Roaches recovery - 12 months after fire

Grasses are covering some of the area affected by fire, while green shoots are showing through some of the burned landscape

A year on from a devastating fire in the Roaches, Staffordshire Wildlife Trust say signs of recovery are beginning to show.

Around 200 acres of moorland, woodland and heath were destroyed, as dozens of firefighters spent days tackling the blaze in August 2018.

Several residents also had to be evacuated from their homes for their own safety for a short time.

Fire crews spent days tackling the blaze (Photo courtesy of Staffordshire Fire and Rescue)

Over the past 12 months the Trust have been monitoring the site and carrying out work to help restore the area.

That includes using helicopters to carry hundreds of tonnes of stone to create mini dams to block artificial drainage ditches, as there is not enough vegetation to slow down water - which could see peat being washed away.

Jon Rowe, the Roaches warden, says that the damage they needed to address was extensive.

He said: "There are areas here where we have lost over 300 years of peat development, and we have seen a loss of sphagnums.

"Sphagnum mosses are the ones that create the peat, so we will be re-establishing them.

"The dams will help us re-establish active blanket bog, which is what we need to do to try and repair the peat system up here."

One of the mini dams created after tonnes of stones were airlifted to the site during the winter

The Trust have been working with Moors For The Future, who are peat specialists, to get advice on the best way to re-establish vegetation. 

While they are having to reintroduce some plants, Jon says that nature is also doing its bit.

He said: "We are seeing numerous grass species and they are all setting seed and spreading, which is fantastic.

"The reason for that is because we are not grazing the area, so that is allowing recovery to naturally happen without being nibbled off.

"The young heather and bilberry shoots are also able to pop up without being eaten straight away, as they are nice and tender and the sheep and cattle will go straight for them."

In the areas of the Roaches affected by the fire, there is a noticeable absence of birds singing or circling above.

Jon says that it is because the site is no longer suitable for many of them.

He said: "All of this habitat now is unsuitable for meadow pipits due to there not being enough cover for them to nest in.

"We have seen the loss of invertebrates species and loss of vegetation to support them.

"And as the invertebrates are at the bottom of the food chain, it has a huge effect further up."

Roaches Warden Jon Rowe

The Trust is keeping a close eye on the area, but have also welcomed PhD and Masters students who are carrying out projects looking at how the site is recovering.

It is hoped the work they are doing will help with prevention work, as well as offer help in cases of future wildfires.

While it would be down to professional firefighters to deal with those, the Trust has been able to improve how it can respond to events like those of 12 months ago after buying its own fire fighting and prevention equipment.

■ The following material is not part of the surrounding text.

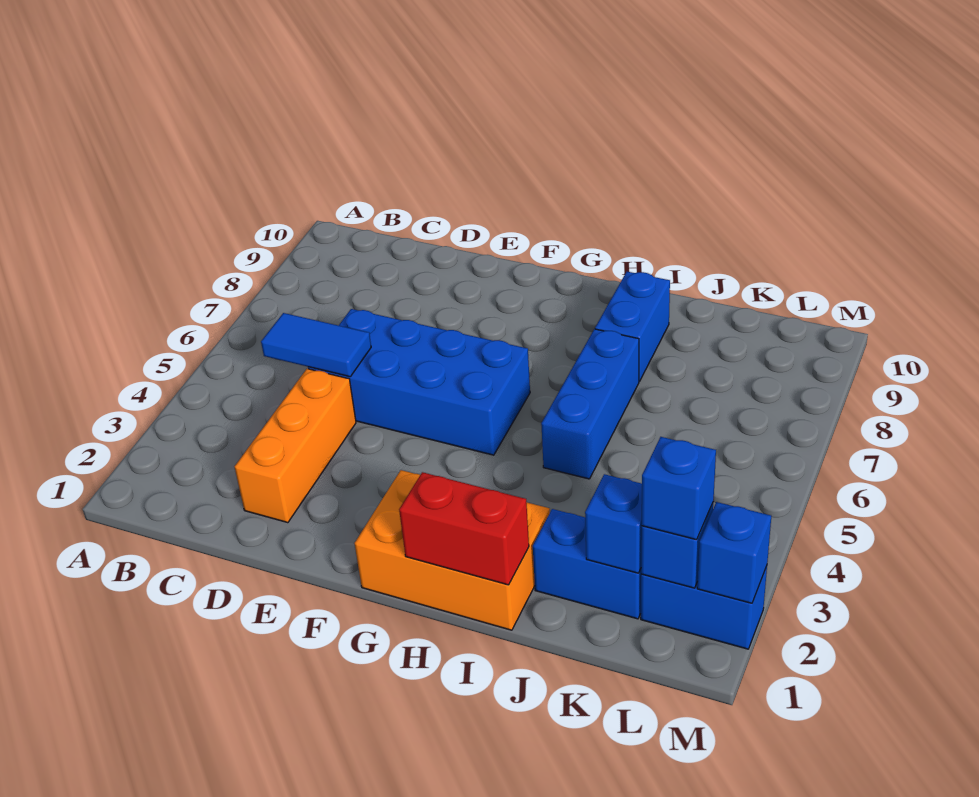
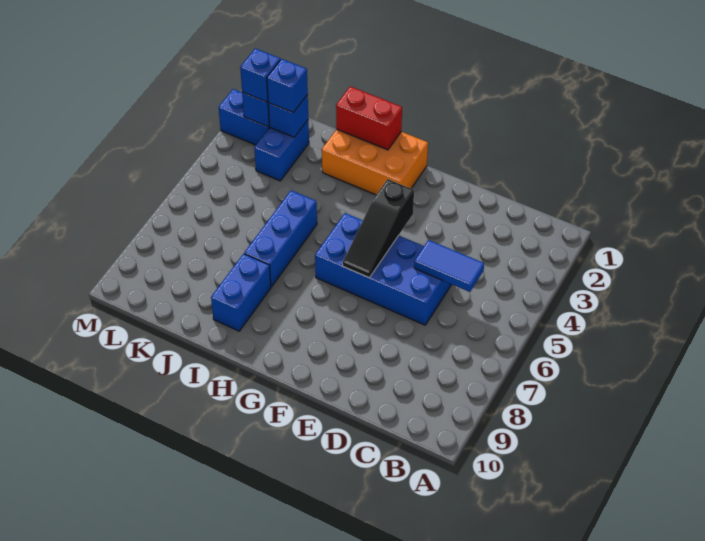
orange brick D2:D4 level 1 -> none
none -> black slope F4:F6 level 2 top 4
blue brick J2:K2 level 1 -> blue brick K2:K3 level 1
blue brick M2 level 2 -> blue brick K2 level 3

That was thanks to the £7,500 raised through an online appeal following the fire, with cash left over used towards continuing recovery work.

The Trust, along with the fire service, is also trying to educate visitors to the Roaches about the dangers of lighting fires.

It was a camp fire that started the blaze last year.

Jon said: "We want people to be able to enjoy it, and they can't if selfish people are lighting fires and barbecues and putting the area at risk.

"We had to close  the whole site down to put the fire out last year.

"It is bad for wildlife and bad for people."